→ **Aufgabenstellung**
Schreiben Sie die Einträge ab der Zeile mit "pose: elev=321.2 azim=252.3" bis einschließlich der Zeile mit "Dot at: (199, 281)" neu und ersetzen Sie darin "roll" durch "Rollwinkel", ohne sonst etwas zu ändern. Lassen Sie die Bilder in Ihrer Antwort weg.

+++ Angezeigte Einträge +++

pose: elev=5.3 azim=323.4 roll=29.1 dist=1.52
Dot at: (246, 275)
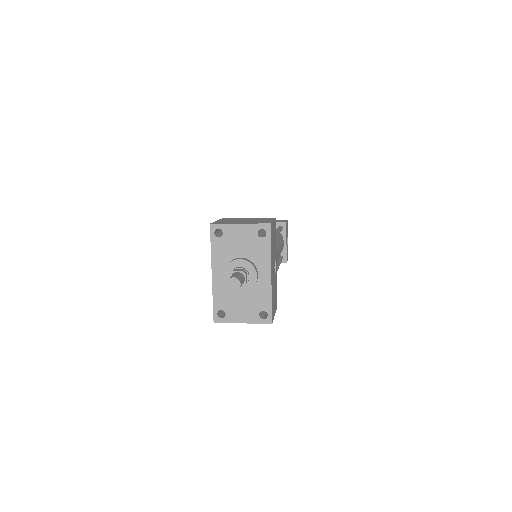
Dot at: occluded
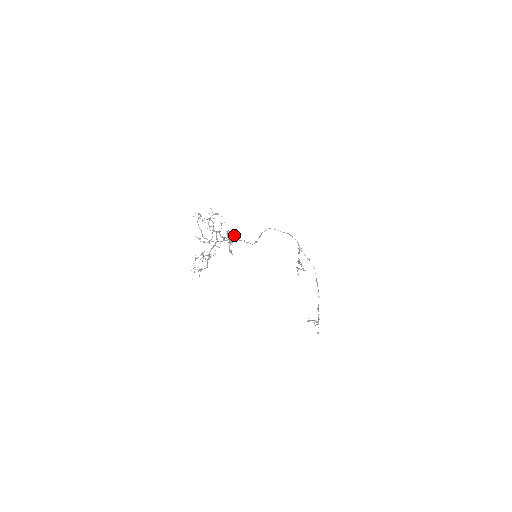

+++
+++ Angezeigte Einträge +++

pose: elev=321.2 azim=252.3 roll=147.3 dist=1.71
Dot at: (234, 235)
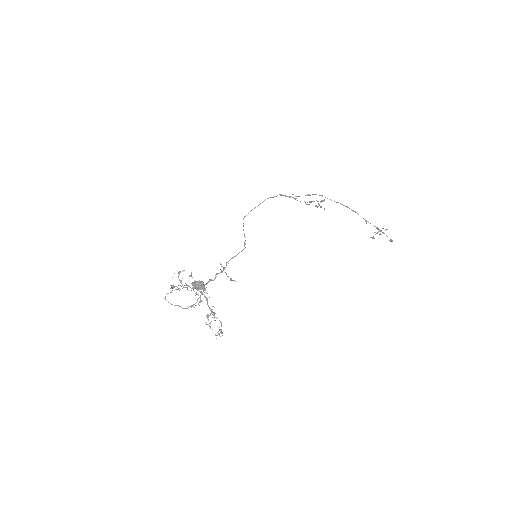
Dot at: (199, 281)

+++

→ **Ergebnis**
pose: elev=321.2 azim=252.3 Rollwinkel=147.3 dist=1.71
Dot at: (234, 235)
Dot at: (199, 281)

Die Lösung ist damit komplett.